-La atmósfera está llena de gas por culpa de los rusos-dijo.
Era un hombre flaco y viejo y me quede mirando su afilado perfil contra la ventana que daba a la carretera. Seguramente estaría evocando los lejanos días de su juventud, en que la atmósfera estaría llena de cosas: de olores, aromas, distancias, de cuando en cuando del líquido de la lluvia, de cualquier cosa menos de los gases de los rusos.
-Los americanos también largan gases-le dije.
Sí; pero la culpa es de los rusos.
-Son unos cuantos millones de tipos-le dije-. Entre los rusos, los americanos y los chinos podrían llenar la atmósfera de gases.
-Es así,-aceptó-. Pero la culpa es de los rusos; si no fuera por los rusos nadie largaría gases.
Ya no le cabía la copa de mi vuelta y se puso de pie trabajosamente, recogió la bolsita que contenía un pan de flauta, una botella de vino y cien gramos de mortadela y salió, tambaleándose, hacia la puerta del boliche.

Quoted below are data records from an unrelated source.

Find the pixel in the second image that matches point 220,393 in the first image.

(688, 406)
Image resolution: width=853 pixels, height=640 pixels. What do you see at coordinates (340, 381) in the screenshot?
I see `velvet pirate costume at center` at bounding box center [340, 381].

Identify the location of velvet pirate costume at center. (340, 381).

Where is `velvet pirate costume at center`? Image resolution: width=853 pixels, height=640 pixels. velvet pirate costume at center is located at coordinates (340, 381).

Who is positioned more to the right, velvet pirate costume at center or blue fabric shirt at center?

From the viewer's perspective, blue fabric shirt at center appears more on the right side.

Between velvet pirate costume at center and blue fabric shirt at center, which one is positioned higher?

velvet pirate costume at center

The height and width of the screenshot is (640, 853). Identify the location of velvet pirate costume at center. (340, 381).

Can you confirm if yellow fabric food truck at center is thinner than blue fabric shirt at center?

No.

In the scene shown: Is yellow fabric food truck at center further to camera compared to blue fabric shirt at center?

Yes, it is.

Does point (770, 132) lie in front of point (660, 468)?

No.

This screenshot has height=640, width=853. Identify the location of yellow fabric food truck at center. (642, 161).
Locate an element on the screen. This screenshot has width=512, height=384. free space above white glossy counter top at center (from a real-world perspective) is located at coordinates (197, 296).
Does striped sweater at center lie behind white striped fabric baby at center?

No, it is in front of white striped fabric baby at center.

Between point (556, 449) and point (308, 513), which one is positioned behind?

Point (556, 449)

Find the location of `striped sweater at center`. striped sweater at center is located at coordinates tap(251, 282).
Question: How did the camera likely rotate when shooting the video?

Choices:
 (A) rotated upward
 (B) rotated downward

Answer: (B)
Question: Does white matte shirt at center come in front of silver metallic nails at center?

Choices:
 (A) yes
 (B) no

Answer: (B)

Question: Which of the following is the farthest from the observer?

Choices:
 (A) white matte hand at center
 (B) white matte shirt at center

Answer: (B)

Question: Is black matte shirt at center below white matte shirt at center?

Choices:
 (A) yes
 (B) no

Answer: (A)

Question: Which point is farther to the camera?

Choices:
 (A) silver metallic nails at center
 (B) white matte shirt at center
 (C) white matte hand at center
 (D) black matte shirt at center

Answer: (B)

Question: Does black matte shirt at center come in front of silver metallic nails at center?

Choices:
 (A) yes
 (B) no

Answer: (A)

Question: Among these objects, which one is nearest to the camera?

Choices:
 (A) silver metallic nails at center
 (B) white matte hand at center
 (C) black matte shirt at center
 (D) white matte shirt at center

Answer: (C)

Cuando se echó la bolsita al hombro, el pan sobresalía sobre sus espaldas como la bayoneta del fusil de un soldado.
-Es así-repitió antes de salir, con una voz tan agradable como el ruido de un rallador-;!yo no se que quieren esos rusos!
Parecía un soldado en derrota emprendiendo una penosa retirada. Todos los hombres suelen emprender diariamente una retirada más o menos penosa, sólo que aquella, con tan magro botín-aparte del vino, unos cuantos gramos de fiambre y aquel pan que para sus dientes ausentes o flojos como las teclas de un viejo piano, debía tener la consistencia del acero de una bayoneta-era una retirada sin esperanzas.
Lo mire irse borrando en el anochecer.
Yo también soy solo y quizás tampoco tenga esperanzas, razonables al menos, pero la razón no tiene nada que ver con las esperanzas, así que seguí bebiendo; quizás pudiera ver la luz del día siguiente.